For Farmer-brained executives running Farmer-brained corporations, that kind of environment is genuinely paralyzing.
The spreadsheets don’t work. The five-year plans are worthless. The supply chains they spent decades optimizing have to be thrown out and rebuilt, sometimes repeatedly, against a backdrop of policy that may change again before the new approach is fully implemented.
Volkswagen’s CEO recently told investors that “a structural reset is required” and that “there are unfortunately no quick fixes.” That’s the sound of a Farmer staring at a field that used to grow wheat and now grows something nobody has a name for yet.

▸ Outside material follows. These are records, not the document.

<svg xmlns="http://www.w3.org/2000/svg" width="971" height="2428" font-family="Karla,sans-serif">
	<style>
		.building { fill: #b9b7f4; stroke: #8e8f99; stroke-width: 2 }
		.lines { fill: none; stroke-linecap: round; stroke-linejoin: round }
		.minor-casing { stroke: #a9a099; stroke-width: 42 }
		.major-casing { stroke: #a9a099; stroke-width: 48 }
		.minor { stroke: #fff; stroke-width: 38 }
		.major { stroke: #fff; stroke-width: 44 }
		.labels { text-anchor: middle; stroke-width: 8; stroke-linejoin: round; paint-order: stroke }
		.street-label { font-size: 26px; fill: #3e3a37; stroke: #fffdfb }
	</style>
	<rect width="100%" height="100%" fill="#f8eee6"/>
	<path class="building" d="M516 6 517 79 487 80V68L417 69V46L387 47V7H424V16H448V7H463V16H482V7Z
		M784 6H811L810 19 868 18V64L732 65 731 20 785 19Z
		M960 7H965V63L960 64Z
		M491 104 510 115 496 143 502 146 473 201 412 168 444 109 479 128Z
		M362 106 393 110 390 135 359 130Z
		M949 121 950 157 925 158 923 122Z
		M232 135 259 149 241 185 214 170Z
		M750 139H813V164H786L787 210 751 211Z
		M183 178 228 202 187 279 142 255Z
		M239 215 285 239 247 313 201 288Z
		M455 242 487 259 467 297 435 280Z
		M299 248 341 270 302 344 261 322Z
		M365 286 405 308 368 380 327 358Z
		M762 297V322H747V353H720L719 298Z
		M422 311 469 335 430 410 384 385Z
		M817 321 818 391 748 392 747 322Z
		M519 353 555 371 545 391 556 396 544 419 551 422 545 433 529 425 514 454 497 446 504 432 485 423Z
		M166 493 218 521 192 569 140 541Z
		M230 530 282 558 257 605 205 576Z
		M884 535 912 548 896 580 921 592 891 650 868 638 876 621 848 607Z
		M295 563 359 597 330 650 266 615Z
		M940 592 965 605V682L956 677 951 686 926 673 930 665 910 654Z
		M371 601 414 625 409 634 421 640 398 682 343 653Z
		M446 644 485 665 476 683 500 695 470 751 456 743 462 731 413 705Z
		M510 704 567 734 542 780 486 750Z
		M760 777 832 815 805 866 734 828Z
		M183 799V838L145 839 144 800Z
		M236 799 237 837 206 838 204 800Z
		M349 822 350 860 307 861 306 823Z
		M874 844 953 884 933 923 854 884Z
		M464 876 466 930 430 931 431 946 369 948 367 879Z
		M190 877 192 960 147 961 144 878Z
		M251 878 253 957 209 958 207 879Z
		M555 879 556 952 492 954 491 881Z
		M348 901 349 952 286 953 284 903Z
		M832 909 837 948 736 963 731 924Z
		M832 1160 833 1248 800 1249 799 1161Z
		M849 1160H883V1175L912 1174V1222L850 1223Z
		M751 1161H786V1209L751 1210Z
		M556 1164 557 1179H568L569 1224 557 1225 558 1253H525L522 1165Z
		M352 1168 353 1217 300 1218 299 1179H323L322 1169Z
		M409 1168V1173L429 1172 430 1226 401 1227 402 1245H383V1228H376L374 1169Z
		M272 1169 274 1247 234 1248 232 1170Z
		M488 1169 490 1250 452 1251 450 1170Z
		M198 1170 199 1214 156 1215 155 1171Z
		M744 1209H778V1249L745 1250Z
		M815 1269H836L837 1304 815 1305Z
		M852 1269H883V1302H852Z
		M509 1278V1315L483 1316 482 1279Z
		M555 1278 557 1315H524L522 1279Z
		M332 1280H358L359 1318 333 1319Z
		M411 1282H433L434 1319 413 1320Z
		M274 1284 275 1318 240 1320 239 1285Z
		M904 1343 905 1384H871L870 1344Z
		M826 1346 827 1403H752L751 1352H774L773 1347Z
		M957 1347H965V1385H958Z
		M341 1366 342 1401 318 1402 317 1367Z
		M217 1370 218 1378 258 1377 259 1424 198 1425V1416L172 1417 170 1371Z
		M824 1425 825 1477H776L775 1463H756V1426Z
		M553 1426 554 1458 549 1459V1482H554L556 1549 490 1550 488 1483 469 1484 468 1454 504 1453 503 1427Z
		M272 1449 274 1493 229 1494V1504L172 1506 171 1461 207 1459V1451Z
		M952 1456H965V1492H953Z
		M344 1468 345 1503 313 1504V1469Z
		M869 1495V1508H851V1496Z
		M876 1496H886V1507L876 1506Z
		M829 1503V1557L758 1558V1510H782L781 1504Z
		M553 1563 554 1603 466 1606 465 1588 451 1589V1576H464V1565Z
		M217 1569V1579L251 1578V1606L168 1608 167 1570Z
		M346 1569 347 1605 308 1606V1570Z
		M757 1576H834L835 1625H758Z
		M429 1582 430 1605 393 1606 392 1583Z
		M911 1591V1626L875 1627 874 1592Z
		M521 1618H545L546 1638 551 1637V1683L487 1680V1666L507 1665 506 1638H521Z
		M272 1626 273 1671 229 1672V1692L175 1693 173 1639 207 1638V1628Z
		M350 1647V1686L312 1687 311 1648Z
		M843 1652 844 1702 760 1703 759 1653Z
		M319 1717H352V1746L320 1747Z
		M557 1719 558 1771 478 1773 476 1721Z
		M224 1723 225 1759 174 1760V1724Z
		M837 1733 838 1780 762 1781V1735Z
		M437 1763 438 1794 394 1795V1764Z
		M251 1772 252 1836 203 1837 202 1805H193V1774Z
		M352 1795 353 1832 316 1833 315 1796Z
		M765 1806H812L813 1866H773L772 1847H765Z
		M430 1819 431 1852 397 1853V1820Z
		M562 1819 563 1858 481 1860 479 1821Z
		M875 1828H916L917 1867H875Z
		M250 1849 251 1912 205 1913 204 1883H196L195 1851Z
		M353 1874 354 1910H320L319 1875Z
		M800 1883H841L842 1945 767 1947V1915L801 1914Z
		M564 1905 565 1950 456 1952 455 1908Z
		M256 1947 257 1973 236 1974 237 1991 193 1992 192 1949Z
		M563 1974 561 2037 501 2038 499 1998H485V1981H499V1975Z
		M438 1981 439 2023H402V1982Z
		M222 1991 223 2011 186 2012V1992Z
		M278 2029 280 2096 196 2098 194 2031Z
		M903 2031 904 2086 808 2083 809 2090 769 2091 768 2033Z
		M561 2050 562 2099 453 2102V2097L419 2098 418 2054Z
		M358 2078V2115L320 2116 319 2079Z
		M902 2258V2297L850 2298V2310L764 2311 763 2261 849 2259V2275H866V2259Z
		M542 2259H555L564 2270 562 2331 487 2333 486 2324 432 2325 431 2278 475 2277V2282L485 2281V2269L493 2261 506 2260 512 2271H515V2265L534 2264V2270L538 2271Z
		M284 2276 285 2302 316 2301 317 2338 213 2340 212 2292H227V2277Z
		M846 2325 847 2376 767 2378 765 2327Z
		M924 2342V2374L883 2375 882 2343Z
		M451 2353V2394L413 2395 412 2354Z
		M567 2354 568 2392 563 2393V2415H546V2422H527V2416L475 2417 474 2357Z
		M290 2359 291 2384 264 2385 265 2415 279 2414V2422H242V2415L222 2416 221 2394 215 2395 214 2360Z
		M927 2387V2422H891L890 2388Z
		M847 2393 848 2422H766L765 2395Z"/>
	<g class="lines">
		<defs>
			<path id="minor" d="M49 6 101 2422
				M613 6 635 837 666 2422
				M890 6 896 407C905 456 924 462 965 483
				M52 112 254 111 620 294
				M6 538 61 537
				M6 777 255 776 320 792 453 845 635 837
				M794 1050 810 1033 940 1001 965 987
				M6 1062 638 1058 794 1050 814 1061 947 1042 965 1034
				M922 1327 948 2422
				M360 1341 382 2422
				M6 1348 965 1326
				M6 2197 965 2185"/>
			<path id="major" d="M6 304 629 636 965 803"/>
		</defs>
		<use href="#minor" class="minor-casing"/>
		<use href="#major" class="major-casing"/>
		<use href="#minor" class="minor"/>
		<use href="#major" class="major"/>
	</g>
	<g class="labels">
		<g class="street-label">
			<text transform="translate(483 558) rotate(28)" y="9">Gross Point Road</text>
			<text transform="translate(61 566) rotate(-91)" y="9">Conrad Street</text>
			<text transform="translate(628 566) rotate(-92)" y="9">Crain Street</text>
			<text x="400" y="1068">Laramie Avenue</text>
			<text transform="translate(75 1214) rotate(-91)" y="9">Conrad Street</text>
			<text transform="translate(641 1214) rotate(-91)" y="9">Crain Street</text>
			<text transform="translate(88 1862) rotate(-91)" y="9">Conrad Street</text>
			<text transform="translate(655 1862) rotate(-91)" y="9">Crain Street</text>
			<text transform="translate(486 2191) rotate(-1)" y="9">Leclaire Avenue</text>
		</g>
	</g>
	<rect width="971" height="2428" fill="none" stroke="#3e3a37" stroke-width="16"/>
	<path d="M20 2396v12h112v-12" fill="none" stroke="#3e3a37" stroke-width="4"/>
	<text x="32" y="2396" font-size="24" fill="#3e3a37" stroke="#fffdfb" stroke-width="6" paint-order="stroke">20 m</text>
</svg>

But I keep thinking about the other side of that equation. I keep thinking about all the Hunters I’ve known over the decades, the ones who were told their whole lives that they couldn’t focus, couldn’t plan, couldn’t stick with anything long enough to make it work.

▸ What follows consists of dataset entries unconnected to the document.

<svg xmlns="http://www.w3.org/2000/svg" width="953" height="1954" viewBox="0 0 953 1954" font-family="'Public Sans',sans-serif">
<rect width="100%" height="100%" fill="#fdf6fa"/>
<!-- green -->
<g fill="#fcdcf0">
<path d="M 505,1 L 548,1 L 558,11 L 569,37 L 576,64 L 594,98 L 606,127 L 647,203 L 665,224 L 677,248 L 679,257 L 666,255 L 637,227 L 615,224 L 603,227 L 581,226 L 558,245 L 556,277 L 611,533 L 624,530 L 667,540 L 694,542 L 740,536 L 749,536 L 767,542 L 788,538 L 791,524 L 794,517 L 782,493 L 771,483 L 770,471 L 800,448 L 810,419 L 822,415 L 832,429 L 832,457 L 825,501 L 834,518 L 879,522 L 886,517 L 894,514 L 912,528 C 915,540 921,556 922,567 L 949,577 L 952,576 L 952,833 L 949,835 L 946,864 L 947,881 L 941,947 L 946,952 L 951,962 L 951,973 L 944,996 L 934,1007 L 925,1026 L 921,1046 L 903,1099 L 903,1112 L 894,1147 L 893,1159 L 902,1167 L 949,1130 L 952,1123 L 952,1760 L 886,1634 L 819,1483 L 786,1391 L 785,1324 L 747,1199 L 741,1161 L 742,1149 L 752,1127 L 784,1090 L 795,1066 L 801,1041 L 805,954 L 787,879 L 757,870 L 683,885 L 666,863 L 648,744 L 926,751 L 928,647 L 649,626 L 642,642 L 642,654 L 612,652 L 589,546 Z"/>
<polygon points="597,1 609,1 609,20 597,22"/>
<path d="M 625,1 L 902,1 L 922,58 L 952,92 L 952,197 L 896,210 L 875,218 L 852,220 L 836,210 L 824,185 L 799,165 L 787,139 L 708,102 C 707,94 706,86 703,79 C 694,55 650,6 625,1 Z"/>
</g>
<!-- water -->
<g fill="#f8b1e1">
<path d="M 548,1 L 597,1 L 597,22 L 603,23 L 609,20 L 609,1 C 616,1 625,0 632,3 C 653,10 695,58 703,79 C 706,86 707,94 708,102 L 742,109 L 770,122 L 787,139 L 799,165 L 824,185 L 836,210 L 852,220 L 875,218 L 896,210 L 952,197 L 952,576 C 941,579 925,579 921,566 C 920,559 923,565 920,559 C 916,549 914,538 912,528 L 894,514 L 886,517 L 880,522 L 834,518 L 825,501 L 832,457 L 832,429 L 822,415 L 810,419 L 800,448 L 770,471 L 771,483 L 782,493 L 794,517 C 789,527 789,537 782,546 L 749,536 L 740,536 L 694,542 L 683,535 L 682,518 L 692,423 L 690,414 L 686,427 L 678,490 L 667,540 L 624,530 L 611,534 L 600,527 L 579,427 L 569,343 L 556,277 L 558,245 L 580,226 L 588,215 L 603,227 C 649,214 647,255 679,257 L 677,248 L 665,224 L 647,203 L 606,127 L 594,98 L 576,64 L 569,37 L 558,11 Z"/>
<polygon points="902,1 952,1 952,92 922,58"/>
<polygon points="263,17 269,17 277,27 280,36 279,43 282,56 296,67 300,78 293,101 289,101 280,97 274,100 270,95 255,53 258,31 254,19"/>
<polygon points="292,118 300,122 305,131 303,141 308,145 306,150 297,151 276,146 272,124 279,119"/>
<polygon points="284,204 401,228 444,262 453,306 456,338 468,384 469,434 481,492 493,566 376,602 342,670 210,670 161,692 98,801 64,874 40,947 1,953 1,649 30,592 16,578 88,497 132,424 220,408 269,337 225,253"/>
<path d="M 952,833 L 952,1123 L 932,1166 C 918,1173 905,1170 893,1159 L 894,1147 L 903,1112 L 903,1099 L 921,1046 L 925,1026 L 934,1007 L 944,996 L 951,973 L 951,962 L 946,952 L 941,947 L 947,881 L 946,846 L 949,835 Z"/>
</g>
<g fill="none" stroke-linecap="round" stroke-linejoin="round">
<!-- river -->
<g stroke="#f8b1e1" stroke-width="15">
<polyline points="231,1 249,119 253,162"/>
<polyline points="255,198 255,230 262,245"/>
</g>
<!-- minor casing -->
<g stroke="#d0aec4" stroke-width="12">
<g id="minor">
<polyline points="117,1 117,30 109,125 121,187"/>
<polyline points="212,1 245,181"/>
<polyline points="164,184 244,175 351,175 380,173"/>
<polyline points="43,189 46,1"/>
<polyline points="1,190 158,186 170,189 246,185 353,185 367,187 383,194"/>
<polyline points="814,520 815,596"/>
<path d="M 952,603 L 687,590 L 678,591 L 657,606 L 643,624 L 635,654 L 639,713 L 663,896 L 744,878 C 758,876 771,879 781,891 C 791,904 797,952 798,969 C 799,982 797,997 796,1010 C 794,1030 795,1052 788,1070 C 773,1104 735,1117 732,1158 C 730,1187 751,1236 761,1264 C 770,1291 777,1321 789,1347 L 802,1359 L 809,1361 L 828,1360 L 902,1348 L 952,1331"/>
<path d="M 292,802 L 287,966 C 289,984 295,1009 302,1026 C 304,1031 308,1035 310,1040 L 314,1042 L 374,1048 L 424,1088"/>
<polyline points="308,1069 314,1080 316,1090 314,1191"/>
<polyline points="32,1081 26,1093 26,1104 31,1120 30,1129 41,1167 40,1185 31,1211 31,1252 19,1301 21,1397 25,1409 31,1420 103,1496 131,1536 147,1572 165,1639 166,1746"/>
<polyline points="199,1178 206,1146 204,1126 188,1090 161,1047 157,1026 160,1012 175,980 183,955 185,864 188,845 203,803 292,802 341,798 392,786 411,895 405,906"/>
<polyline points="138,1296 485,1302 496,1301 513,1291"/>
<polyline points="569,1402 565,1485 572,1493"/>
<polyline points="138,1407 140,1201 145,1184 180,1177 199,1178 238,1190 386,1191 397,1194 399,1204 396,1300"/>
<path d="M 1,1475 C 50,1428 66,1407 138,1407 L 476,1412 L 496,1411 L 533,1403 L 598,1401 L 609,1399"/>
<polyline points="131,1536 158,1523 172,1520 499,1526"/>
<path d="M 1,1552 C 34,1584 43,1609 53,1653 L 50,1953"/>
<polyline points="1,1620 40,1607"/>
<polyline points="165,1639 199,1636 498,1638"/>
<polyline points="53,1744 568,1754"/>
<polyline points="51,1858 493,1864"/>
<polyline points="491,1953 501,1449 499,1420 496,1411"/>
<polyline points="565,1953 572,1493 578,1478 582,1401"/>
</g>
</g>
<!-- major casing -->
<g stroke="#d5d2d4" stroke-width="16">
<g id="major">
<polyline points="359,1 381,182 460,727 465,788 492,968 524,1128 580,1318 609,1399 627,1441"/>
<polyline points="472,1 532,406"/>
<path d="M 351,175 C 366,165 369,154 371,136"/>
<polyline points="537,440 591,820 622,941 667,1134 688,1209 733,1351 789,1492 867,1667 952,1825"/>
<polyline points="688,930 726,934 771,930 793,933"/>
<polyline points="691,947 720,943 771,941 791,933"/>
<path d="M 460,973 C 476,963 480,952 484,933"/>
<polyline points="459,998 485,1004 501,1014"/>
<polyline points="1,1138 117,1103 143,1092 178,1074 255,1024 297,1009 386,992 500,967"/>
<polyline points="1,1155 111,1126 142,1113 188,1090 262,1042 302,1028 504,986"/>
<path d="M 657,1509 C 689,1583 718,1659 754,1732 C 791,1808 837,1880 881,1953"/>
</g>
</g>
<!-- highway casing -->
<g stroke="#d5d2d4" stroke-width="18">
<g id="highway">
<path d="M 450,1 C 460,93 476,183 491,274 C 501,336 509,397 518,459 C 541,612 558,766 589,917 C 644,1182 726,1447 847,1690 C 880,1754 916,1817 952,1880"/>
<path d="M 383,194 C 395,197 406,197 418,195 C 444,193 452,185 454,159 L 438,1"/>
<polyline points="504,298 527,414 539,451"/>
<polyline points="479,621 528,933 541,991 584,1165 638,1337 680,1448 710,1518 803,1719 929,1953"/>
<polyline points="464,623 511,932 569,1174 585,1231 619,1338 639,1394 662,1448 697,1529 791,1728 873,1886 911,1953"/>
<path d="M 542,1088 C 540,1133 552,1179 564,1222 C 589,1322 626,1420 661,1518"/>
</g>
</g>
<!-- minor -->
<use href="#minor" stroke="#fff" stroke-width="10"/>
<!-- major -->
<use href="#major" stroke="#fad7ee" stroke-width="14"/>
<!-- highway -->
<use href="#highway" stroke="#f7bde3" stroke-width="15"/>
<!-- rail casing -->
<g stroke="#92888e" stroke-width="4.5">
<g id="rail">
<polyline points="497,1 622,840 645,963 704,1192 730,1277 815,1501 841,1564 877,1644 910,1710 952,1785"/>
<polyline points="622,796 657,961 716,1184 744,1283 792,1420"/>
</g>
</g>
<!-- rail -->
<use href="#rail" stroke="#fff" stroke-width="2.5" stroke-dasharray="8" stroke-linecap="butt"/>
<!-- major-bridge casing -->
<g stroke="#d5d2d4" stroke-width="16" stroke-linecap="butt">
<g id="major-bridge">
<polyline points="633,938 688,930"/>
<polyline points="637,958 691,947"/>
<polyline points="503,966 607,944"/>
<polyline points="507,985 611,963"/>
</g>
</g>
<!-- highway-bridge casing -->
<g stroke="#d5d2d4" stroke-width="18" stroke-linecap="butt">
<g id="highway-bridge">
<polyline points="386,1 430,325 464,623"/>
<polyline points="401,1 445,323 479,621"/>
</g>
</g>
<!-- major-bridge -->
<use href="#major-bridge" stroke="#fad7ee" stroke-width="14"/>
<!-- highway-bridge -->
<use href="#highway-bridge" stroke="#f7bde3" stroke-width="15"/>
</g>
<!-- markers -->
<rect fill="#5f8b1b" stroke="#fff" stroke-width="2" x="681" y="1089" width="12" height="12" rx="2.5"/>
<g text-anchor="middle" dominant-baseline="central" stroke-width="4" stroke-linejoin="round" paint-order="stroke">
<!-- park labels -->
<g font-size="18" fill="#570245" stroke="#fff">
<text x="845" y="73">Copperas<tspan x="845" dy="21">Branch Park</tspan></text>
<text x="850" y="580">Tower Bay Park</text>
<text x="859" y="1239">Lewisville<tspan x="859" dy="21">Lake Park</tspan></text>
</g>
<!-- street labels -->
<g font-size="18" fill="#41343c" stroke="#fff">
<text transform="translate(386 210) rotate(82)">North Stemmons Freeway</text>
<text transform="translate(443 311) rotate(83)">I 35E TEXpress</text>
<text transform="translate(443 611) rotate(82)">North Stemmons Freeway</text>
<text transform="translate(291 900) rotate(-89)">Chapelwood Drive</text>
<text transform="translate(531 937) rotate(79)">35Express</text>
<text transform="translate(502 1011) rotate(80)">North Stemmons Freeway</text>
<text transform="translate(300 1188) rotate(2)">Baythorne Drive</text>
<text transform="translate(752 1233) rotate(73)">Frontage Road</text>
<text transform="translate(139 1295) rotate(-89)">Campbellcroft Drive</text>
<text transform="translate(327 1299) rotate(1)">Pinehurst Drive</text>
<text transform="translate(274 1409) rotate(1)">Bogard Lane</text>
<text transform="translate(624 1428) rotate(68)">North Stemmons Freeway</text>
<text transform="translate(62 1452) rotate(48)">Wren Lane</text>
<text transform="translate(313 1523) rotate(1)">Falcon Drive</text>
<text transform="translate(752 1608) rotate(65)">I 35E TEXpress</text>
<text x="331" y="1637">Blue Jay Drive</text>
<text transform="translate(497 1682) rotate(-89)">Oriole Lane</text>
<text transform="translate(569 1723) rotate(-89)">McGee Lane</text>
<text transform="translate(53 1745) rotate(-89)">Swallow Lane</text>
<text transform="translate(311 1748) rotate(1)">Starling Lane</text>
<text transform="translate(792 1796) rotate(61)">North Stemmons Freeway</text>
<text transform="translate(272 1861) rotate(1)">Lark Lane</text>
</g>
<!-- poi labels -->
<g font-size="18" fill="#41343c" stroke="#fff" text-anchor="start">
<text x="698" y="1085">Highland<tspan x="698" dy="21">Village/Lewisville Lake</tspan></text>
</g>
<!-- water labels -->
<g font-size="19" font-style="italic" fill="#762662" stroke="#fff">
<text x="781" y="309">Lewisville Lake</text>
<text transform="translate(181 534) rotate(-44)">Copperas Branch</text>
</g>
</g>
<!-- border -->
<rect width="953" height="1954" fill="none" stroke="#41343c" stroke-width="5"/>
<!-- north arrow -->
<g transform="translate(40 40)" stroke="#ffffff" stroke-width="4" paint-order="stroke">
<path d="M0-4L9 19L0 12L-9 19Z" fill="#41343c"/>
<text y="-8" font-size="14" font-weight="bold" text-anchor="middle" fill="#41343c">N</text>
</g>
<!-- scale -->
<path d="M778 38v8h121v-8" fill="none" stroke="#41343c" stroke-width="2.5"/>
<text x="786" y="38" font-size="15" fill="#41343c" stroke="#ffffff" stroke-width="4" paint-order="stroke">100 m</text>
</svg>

The ones who drove their teachers and managers half-crazy with their inability to follow established procedure. The ones who are, right now, looking at this economic landscape and feeling something that the Farmer-brained executives around them definitely are not feeling.
They’re feeling alive.
The Hunter doesn’t need the ground to stay still. The Hunter needs the ground to move, because that’s when the scanning skill kicks in, when the rapid pivoting becomes an advantage instead of a liability, when the ability to abandon last week’s plan without grief or guilt turns out to be exactly what the moment demands.
The “chaos,” as everyone is calling it, is simply the conditions under which the Hunter was built to operate.

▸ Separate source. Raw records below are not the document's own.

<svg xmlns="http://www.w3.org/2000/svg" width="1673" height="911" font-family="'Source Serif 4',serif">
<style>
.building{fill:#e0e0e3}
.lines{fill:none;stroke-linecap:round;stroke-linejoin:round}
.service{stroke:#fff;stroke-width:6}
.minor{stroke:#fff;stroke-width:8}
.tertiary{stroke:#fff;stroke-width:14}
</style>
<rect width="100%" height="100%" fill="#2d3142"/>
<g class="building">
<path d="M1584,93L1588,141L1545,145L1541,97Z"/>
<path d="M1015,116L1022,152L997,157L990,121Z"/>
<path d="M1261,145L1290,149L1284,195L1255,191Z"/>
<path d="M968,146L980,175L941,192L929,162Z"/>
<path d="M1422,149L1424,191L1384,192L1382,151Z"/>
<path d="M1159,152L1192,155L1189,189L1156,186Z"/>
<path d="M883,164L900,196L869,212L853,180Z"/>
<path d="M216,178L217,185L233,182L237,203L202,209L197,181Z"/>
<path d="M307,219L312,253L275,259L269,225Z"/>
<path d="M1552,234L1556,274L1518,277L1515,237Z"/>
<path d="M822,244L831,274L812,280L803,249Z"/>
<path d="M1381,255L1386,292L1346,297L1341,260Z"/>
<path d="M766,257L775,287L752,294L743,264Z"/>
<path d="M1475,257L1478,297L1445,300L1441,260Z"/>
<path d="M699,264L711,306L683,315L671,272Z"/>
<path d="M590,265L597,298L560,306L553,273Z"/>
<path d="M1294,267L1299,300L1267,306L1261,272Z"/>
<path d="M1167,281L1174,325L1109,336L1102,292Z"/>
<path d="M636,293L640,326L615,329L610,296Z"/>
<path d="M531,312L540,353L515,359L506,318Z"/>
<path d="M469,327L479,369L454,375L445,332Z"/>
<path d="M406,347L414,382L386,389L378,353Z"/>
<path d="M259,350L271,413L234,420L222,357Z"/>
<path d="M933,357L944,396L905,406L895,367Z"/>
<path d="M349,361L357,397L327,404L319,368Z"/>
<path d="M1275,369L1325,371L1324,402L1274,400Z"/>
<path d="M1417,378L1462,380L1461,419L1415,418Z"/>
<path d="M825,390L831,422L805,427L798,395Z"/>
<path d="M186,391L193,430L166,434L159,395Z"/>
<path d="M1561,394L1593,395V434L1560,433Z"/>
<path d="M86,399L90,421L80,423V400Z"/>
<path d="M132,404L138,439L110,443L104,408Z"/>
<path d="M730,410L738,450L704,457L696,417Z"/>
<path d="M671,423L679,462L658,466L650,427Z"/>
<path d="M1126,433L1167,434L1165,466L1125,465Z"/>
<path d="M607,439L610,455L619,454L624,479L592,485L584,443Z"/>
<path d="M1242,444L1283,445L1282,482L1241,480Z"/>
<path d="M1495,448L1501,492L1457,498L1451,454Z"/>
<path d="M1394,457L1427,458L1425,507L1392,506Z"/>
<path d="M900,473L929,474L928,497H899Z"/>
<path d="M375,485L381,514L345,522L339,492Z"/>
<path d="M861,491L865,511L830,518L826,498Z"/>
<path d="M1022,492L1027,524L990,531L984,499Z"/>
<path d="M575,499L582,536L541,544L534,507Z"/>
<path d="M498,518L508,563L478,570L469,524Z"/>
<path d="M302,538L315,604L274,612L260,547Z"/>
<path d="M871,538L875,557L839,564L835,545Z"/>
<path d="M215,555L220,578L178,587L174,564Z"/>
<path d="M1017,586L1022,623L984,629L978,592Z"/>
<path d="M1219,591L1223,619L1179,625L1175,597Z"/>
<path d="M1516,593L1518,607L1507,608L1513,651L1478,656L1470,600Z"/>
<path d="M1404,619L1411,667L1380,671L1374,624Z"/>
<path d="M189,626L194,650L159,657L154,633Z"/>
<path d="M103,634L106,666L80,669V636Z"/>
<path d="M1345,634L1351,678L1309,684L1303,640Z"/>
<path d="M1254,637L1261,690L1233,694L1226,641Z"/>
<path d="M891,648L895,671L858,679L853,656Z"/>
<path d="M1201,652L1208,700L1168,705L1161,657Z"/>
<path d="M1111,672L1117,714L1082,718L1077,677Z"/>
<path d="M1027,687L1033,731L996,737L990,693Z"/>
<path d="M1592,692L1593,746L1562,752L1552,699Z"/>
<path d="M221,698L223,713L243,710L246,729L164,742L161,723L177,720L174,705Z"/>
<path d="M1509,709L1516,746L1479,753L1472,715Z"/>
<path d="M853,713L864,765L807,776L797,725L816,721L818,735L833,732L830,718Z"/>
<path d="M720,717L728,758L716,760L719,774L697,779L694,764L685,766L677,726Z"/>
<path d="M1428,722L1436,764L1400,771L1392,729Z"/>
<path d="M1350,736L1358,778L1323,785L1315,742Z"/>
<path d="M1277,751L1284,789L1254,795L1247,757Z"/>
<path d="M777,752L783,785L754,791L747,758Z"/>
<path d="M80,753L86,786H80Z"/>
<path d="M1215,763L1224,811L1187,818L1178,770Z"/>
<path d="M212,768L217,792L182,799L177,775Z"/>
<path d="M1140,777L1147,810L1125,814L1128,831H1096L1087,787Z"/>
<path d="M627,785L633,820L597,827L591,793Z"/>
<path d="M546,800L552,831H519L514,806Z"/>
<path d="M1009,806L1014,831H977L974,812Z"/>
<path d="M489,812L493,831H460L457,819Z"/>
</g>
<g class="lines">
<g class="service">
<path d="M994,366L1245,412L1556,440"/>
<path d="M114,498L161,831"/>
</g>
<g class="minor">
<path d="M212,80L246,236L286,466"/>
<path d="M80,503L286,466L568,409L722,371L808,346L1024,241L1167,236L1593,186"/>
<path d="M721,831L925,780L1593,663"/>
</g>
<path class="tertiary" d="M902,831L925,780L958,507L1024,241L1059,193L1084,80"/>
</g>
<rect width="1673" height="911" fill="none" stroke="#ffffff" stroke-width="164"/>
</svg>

I’m not suggesting the tariff policy or war with Iran are good economic policy, because by most measures they aren’t. Manufacturing employment is down. Inflation remains stubbornly elevated. Small businesses have been hammered. These are real costs and real people bearing them.
But I am suggesting that inside every economic disruption there are always people who thrive precisely because of the disruption, and that those people almost always turn out to have what the medical establishment has spent the last fifty years calling a disorder.
Thomas Edison, who I’ve written about for three decades as perhaps the most famous Edison-gene Hunter in American history, built his greatest achievements during periods of extraordinary technological and economic chaos. He wasn’t successful despite the uncertainty of the Gilded Age. He was successful because his brain was perfectly adapted to it.
The question worth asking yourself, if you’re a Hunter reading this in the middle of what economists are calling unprecedented volatility, is not “how do I survive this chaos?”
The question is: “What can I build inside it that the Farmers around me can’t even see yet?”
Get out there and join the hunt, and good luck!